Task goal: Your result will be the set of lines with "dbdata", copied from the material below.

Extracted information:

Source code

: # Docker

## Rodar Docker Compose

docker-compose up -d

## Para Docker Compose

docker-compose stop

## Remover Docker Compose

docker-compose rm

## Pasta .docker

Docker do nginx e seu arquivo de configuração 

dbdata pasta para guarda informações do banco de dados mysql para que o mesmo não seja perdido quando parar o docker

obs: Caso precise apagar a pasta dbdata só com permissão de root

Answer for the task:
dbdata pasta para guarda informações do banco de dados mysql para que o mesmo não seja perdido quando parar o docker
obs: Caso precise apagar a pasta dbdata só com permissão de root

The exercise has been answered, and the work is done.